HESI LPN
HESI Leadership and Management Quizlet
1. Low birth weight is defined as a newborn's weight of:
- A. 2500 grams or less at birth, regardless of gestational age.
- B. 1500 grams or less at birth, regardless of gestational age.
- C. 2500 grams or less at birth, according to gestational age.
- D. 1500 grams or less at birth, according to gestational age.
Correct answer: A
Rationale: Low birth weight is defined as 2500 grams or less at birth, regardless of gestational age. This means that any newborn weighing 2500 grams or less is considered to have a low birth weight, irrespective of how many weeks they were in the womb. Choices B, C, and D are incorrect because they specify a weight of 1500 grams or less, which is not the standard definition of low birth weight. The correct definition is 2500 grams or less, not influenced by gestational age.
2. A nurse is preparing to discharge a client who has end-stage heart failure. The client's partner tells the nurse she can no longer handle caring for the client. Which of the following actions should the nurse take?
- A. Request another family member to assist the client's partner with care
- B. Recommend the partner to place the client in a long-term care facility
- C. Contact the case manager to discuss discharge options
- D. Ask the provider to delay the client's discharge home for a few more days
Correct answer: C
Rationale: The nurse should contact the case manager to discuss discharge options and support the client's partner. This action is appropriate as it involves seeking professional guidance and support for the client's partner who is struggling to care for the client. Option A is not the best choice as it solely focuses on involving another family member without addressing the partner's concerns directly.

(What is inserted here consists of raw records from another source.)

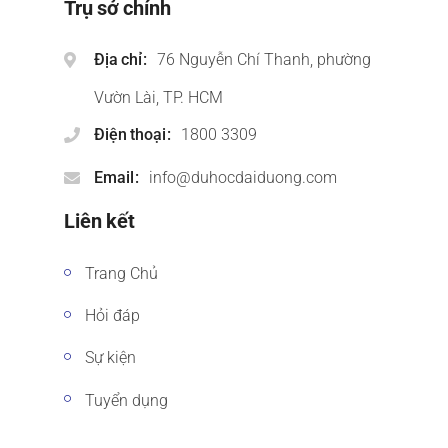
Trụ sở chính
Địa chỉ
76 Nguyễn Chí Thanh, phường
Vườn Lài, TP. HCM
Điện thoại
1800 3309
Email
info@duhocdaiduong.com
Liên kết
Trang Chủ
Hỏi đáp
Sự kiện
Tuyển dụng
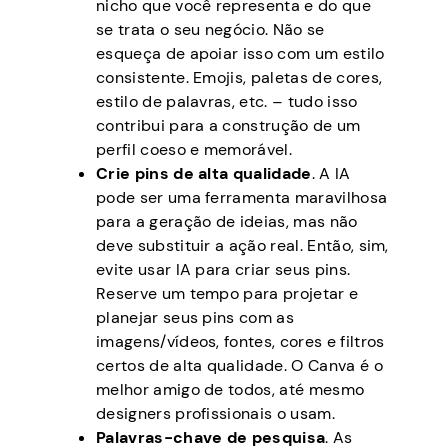
nicho que você representa e do que
se trata o seu negócio. Não se
esqueça de apoiar isso com um estilo
consistente. Emojis, paletas de cores,
estilo de palavras, etc. – tudo isso
contribui para a construção de um
perfil coeso e memorável.
Crie pins de alta qualidade
. A IA
pode ser uma ferramenta maravilhosa
para a geração de ideias, mas não
deve substituir a ação real. Então, sim,
evite usar IA para criar seus pins.
Reserve um tempo para projetar e
planejar seus pins com as
imagens/vídeos, fontes, cores e filtros
certos de alta qualidade. O Canva é o
melhor amigo de todos, até mesmo
designers profissionais o usam.
Palavras-chave de pesquisa
. As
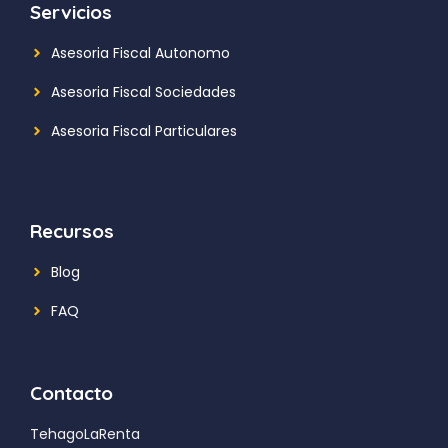
Servicios
Asesoria Fiscal Autonomo
Asesoria Fiscal Sociedades
Asesoria Fiscal Particulares
Recursos
Blog
FAQ
Contacto
TehagoLaRenta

Option B is premature as recommending long-term care should be a well-considered decision involving multiple healthcare professionals. Option D delays the inevitable without providing a solution to the partner's current challenges.
3. Who should document care?
- A. The LPNs should document the care that they provided and the care that was given by unlicensed assistive staff.
- B. The registered nurse must document all of the care that is provided by the nursing assistants because they are accountable for all care.
- C. All staff members should document all of the care that they have provided.
- D. All staff should document all of the care that they have provided but the registered nurse, as the only independent practitioner, signs it.
Correct answer: C
Rationale: All staff members should document the care they provided as part of their accountability and to ensure accurate and comprehensive records. In healthcare settings, it is essential for all staff to document the care they deliver for continuity of care and legal purposes. The registered nurse may sign off on the documentation for oversight purposes, but the responsibility of documenting care extends to all staff involved in patient care. Choices A and B incorrectly limit the responsibility to specific roles, while choice D inaccurately suggests that only the registered nurse signs off on the documentation, overlooking the importance of comprehensive documentation by all staff members involved.
4. The doctor has ordered 20 cc per hour of normal saline intravenously for your pediatric patient. You will be using pediatric intravenous tubing that delivers 60 cc per drop. How many drops per minute will you administer using this pediatric intravenous set?
- A. 30 drops per minute
- B. 25 drops per minute
- C. 20 drops per minute
- D. 22 drops per minute
Correct answer: C
Rationale: To calculate the drops per minute, first convert the ordered amount to drops per minute. 20 cc per hour equals 20 drops per hour with 60 cc per drop tubing, which is equivalent to 20 drops per hour * 60 cc per drop = 1200 drops per hour. To find drops per minute, divide 1200 by 60 (minutes in an hour), which equals 20 drops per minute. Therefore, the correct answer is 20 drops per minute. Choices A, B, and D are incorrect as they do not reflect the correct calculation based on the provided information.
5. When a woman has miscarried in three or more consecutive pregnancies, it is referred to as which type of spontaneous abortion?
- A. Inevitable
- B. Missed
- C. Habitual
- D. Threatened
Correct answer: C
Rationale: The correct answer is C, 'Habitual.' Habitual abortion is defined as three or more consecutive miscarriages, making it the appropriate term for this situation. Choice A, 'Inevitable,' refers to a miscarriage that cannot be prevented. Choice B, 'Missed,' refers to a miscarriage where the fetus has died but has not been expelled. Choice D, 'Threatened,' refers to a situation where there is bleeding in early pregnancy but the cervix remains closed.